MGM: Innovating on All Fronts

The resort giant is building a massive solar energy facility outside Las Vegas capable of delivering up to 50 percent of the electricity needs of its 13 Southern Nevada casino hotels. The company also is seeing impressive buy-in from players nationwide in a unique responsible gaming program.

MGM: Innovating on All Fronts

MGM Resorts International plans to harness the sun to power a sizable portion of its Southern Nevada casino empire.

The Las Vegas-based gaming giant has partnered with Invenergy to create a 100-megawatt photovoltaic array of solar panels on 640 acres of federal land 25 miles northeast of the city. Known as the Dry Lake Solar Energy Zone it is one of five areas in the southern part of the state, and 19 across the nation, created by the Obama administration to facilitate solar development.

Construction is slated to begin next year and be completed by the end of 2020.

“It’s really a strong, strong project. We’re really proud of it,” Cindy Ortega, senior vice president and chief sustainability officer for MGM Resorts, told the Las Vegas Review-Journal.

The facility’s 336,000 panels will provide enough power to service the equivalent of 27,000 homes. It will power 30 percent of MGM Resorts’ 13 operations in Southern Nevada. Ultimately, the company hopes to increase that figure to 50 percent.

“Protecting the planet is a business imperative for MGM Resorts and it is our responsibility to find innovative ways where we can use clean energy to power our resorts,” said Chairman and CEO James Murren.
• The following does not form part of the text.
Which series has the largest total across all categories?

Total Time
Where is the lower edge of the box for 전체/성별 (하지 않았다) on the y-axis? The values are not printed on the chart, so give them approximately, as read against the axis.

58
The company marked itself as a gaming industry leader in alternative energy in 2016, when it completed the expansion of the nation’s largest contiguous rooftop solar array. The 26,000-panel, 8.3-megawatt installation is located on the roof of the Mandalay Bay Convention Center on the Las Vegas Strip.
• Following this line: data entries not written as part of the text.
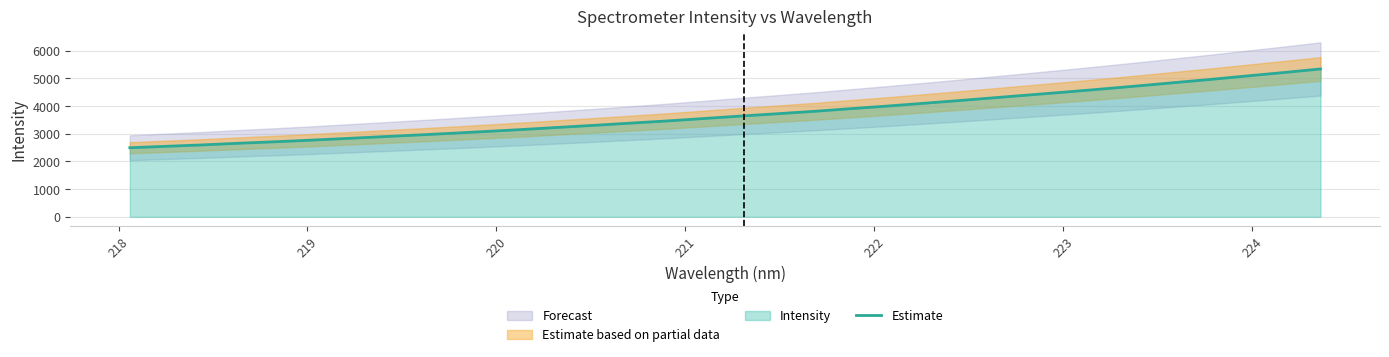

What is the lowest value of the Estimate series?

2496.7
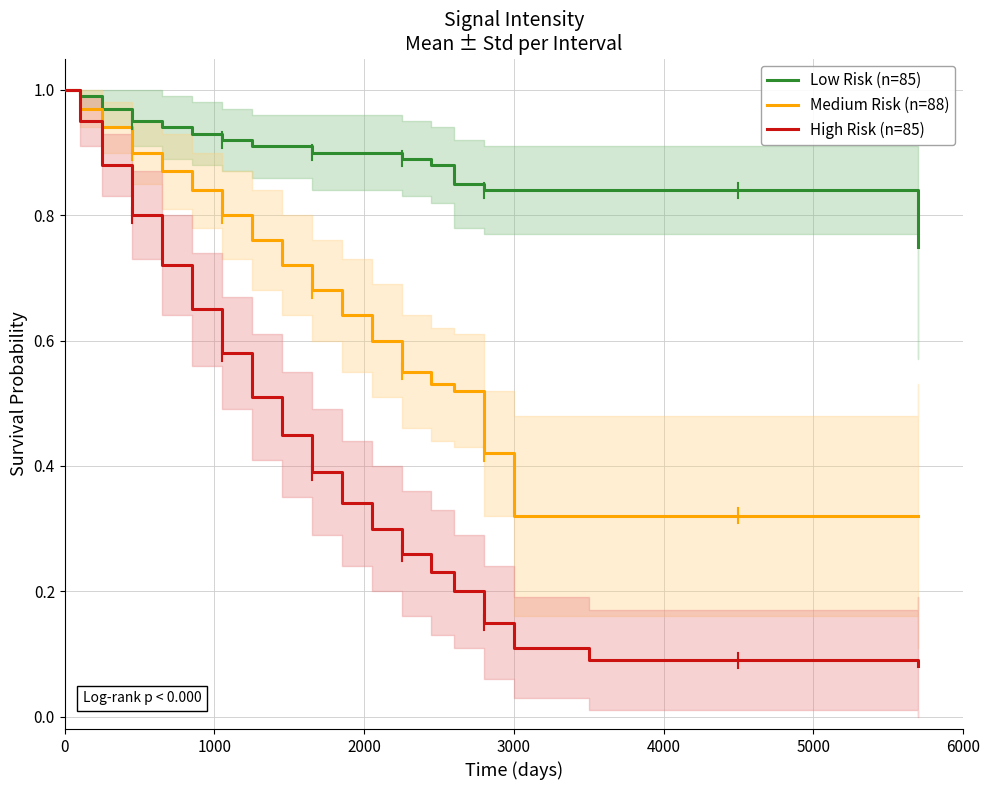

Rank the series by their average value, from highest to lowest.

Low Risk (n=85), Medium Risk (n=88), High Risk (n=85)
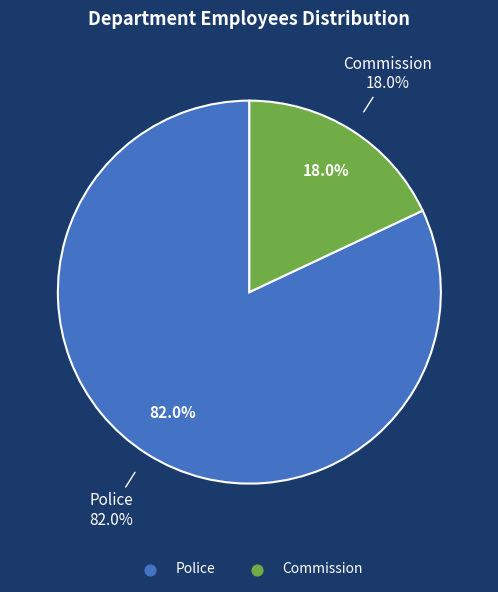

Which category has the smallest portion of the pie?

Commission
Responsible gaming has been another area of leadership for the company, which recently announced that its adoption of Canada’s GameSense problem gambling awareness program has boosted outreach by more than 160,000 interactions between employees and players.

MGM announced in February 2017 that the GameSense program mandated by the Massachusetts Gaming Commission for the soon-to-open MGM Springfield casino, would be rolled out to every MGM operation in the United States. That process was completed late last year.

GameSense was established by the British Columbia Lottery Corp. to develop effective measures for players to control compulsive gambling habits that researchers say afflict around 5 percent of the gambling population.

“The old way of doing this was to be reactive to a customer, and only in circumstances where a customer was clearly displaying some form of aberrant behavior would we reach out,” said Alan Feldman, executive vice president of global industry affairs for MGM. “The difference here, of course, is that we’re having this conversation now with anyone and everyone and not waiting for someone to have a problem, but discussing this with them upfront.”

MGM’s biggest effort to drive awareness has come through enabling contact with the thousands of members of the company’s M life loyalty card program.

“I think that a lot of the credit for this goes to BCLC and their willingness to allow us to try something different,” Feldman said.

MGM also is providing the University of Nevada, Las Vegas’ International Gaming Institute with $1 million over five years to study the effectiveness of GameSense. UNLV’s research will be shared with the Cambridge Health Alliance at Harvard Medical School, which is working on data analysis. Reports also will be shared with other GameSense licensees across the United States and Canada.

“UNLV can distribute it without restriction from MGM, and we want them to,” Feldman said.